Pharmacokinetic (PK) and Pharmacodynamic (PD) Results of a Novel, First-in-Class Modulator of Eukaryotic Translation Initiation Factor 5A (eIF5A) in Patients (pts) with Relapsed or Refractory B-Cell Malignancies: Data from a Phase 1-2 Study

Introduction

eIF5A is the only known protein to be modified by hypusination and is highly conserved across species. Hypusinated eIF5A, the predominant form in normal and cancer cells, is involved in cell survival and inflammatory pathway activation. siRNAs targeting eIF5A inhibit NF-kB activation and reduce pro-inflammatory cytokine production. Accumulation of the unhypusinated lysine form of eIF5A is associated with apoptosis. Mutants of eIF5A that cannot be hypusinated (e.g. eIF5A_K50R) are pro-apoptotic in vitro and have anti-tumoral activity in vivo in multiple cancer types including melanoma and lung cancer. SNS01-T is a novel therapeutic with a dual mechanism of eIF5A modulation: inducing cell death via siRNA-mediated inhibition of hypusinated eIF5A while simultaneously causing over-expression of pro-apoptotic eIF5A_K50R via a DNA plasmid with a B-cell promoter to induce tumor cell death. SNS01-T significantly inhibited tumor growth and increased survival in mouse models of myeloma (MM), mantle cell and diffuse large B-cell lymphoma. The phase 1-2 study of SNS01-T has completed 4 planned dosing cohorts 0.0125, 0.05, 0.2 and 0.375 mg/kg twice weekly IV for 6 weeks in pts with refractory B-cell cancers.

Methods

PK and PD secondary endpoints included characterization of PK by measuring pExp5A plasmid DNA and eIF5A siRNA in blood and bone marrow (BM), assessing potential immunogenicity of SNS01-T by measuring serum concentrations of antibodies against SNS01-T nanoparticles, and measuring serum concentrations of select proinflammatory cytokines by enzyme-linked immunosorbent assay in serum and plasma samples.

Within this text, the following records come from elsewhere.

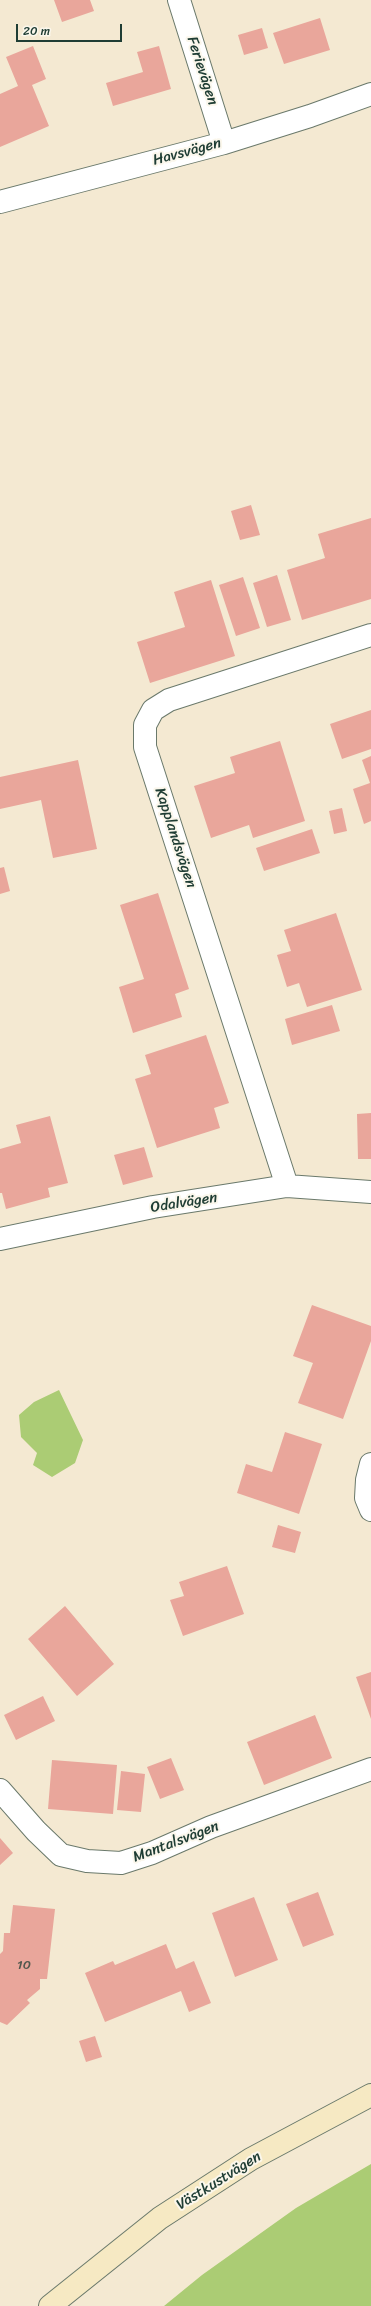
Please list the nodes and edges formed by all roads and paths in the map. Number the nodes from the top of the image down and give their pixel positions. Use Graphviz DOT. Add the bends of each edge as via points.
graph roads {
  1 [pos="179,0"];
  2 [pos="371,94"];
  3 [pos="224,143"];
  4 [pos="0,202"];
  5 [pos="371,634"];
  6 [pos="287,1186"];
  7 [pos="371,1192"];
  8 [pos="0,1239"];
  9 [pos="371,1464"];
  10 [pos="371,1510"];
  11 [pos="371,1769"];
  12 [pos="0,1790"];
  13 [pos="371,2095"];
  14 [pos="77,2283"];
  15 [pos="50,2306"];
  16 [pos="58,2306"];
  1 -- 3 [label="street, Ferievägen"];
  2 -- 3 [label="street, Havsvägen"];
  3 -- 4 [label="street, Havsvägen"];
  5 -- 6 [label="street, Kapplandsvägen" via="169,700 153,710 145,725 145,747"];
  6 -- 7 [label="street, Odalvägen"];
  6 -- 8 [label="street, Odalvägen" via="153,1207"];
  9 -- 10 [label="street" via="366,1498"];
  11 -- 12 [label="street, Mantalsvägen" via="211,1827 152,1854 121,1863 87,1861 61,1855"];
  13 -- 14 [label="street, Västkustvägen" via="238,2168 160,2218"];
  14 -- 15 [label="street, Västkustvägen"];
  14 -- 16 [label="street, Västkustvägen"];
}
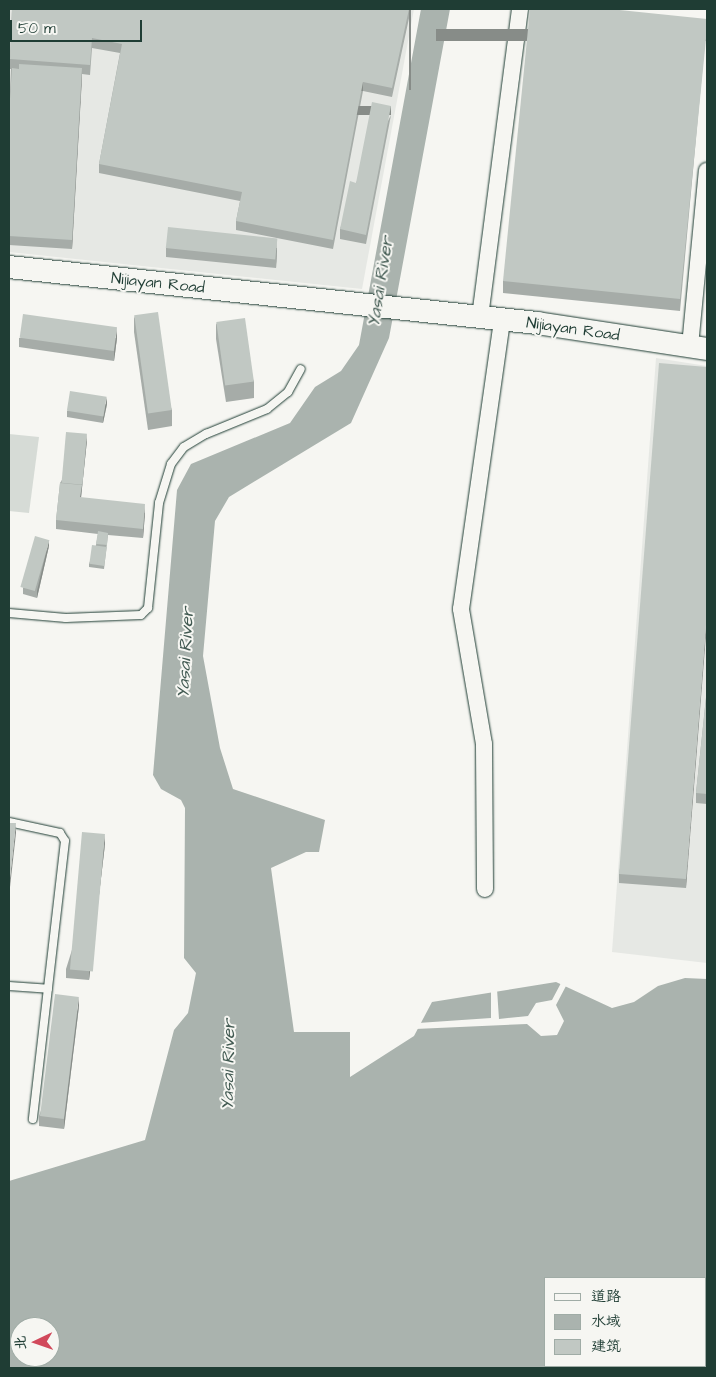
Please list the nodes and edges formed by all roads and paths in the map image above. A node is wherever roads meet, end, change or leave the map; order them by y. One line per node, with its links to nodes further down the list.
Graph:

Blood PK timepoints were 30 minutes before the first infusion and at 30 minutes, 2, 6, and 24 hours after the first infusions on Week 1, Week 3, and Week 6 and at the 4, 8, and 12 week visits after the last infusion; BM samples were collected 1 day after the final infusion. Serum and plasma PD sampling timepoints were 30 minutes before and at 2, 6, and 24 hours after the first infusion on Week 1, Week 3, and Week 6, and at 4 weeks after the final infusion. Cytokines assayed included TNF-α, IFN-α, IFN-ß, IFN-g, CXCL1, IL-1ß, IL-2, IL-4, IL-5, IL-6, IL-10, and IL-12.

Results

Table 1 shows data available for interpretation as of August 2014. The remaining samples are under analysis and will be presented.

Plasmid and siRNA blood levels generally peaked 30 minutes post-dosing at weeks 1, 3 and 6 of dosing. Both plasmid and siRNA exhibited rapid clearance from the blood, with levels dropping to near pre-dosing levels within 24 hours of administration. pExp5A plasmid DNA was detectable in the bone marrow of 2 pts at cohort 1, 2 at cohort 2, 1 at cohort 3 and 1 at cohort 4. eIF5A siRNA was not detectable in bone marrow. No antibodies to SNS01-T nanoparticles were detected at any timepoint at any dose level. Cytokines remained within the expected range of inter-patient variability, similar to baseline across all timepoints at the first 2 dose levels. At dose level 3, levels of IL-6, IL-8 and TNF-α in particular increased at the 2 and 6 hour timepoints but had recovered to baseline levels 24-hours post dosing. This effect was more pronounced at the first infusion.

Conclusions

PCR analysis demonstrated the presence of both plasmid DNA and siRNA components of SNS01-T in blood at all dose levels, with a dose-dependent increase in plasmid copy number. Plasmid DNA was also detected in bone marrow collected 24 hours after the final infusion of SNS01-T. Pro-inflammatory cytokines did increase within hours of infusion but returned to baseline within 24 hours, synchronous with the clinical infusion reactions (see Abstract 70148). No evidence of an anti-SNS01-T antibody response was observed in any subject. Phase 2 trials are planned.